> About this exercise
Everything in the listing except the pictures should be written out exactly.

> Extracted records
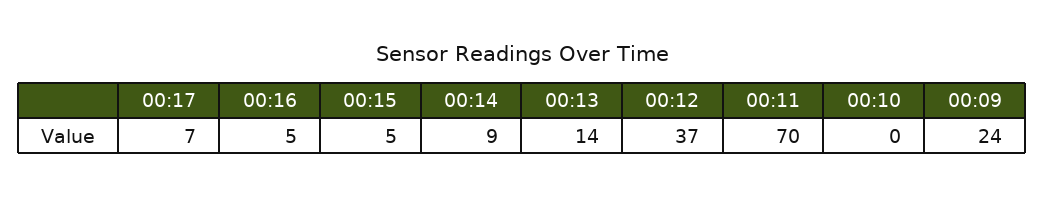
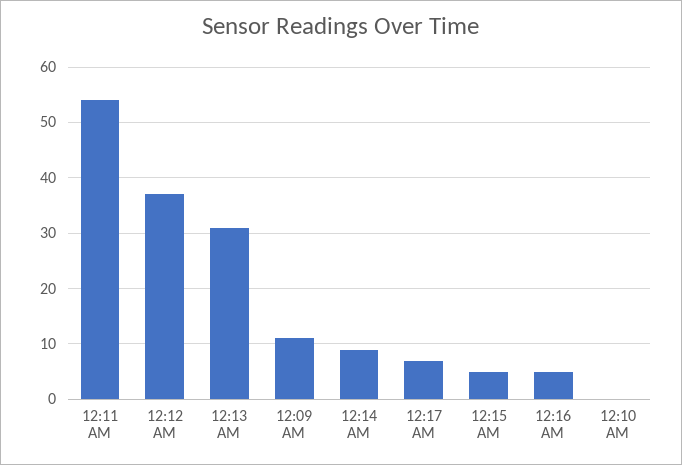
00:13: 14 -> 30
00:11: 70 -> 55
00:09: 24 -> 10

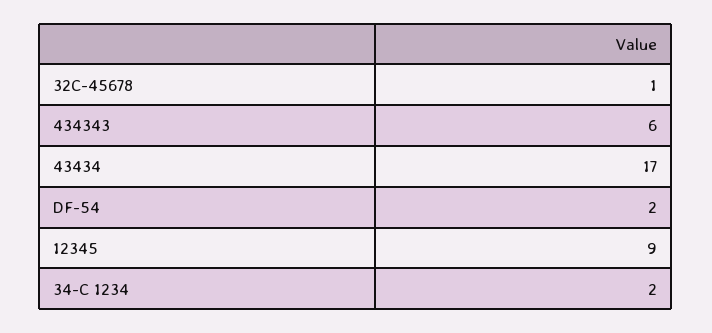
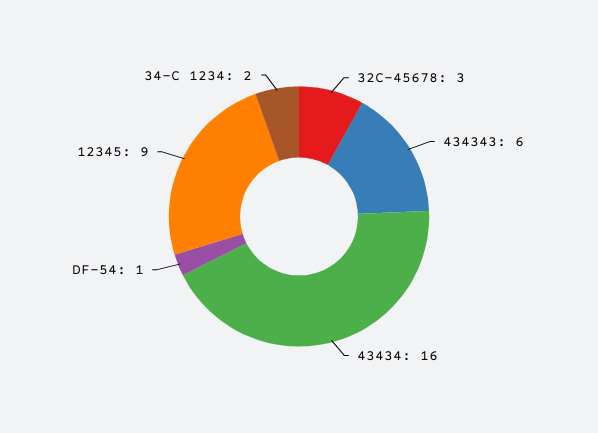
32C-45678: 1 -> 3
43434: 17 -> 16
DF-54: 2 -> 1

> Task response
00:13: 14 -> 30
00:11: 70 -> 55
00:09: 24 -> 10

32C-45678: 1 -> 3
43434: 17 -> 16
DF-54: 2 -> 1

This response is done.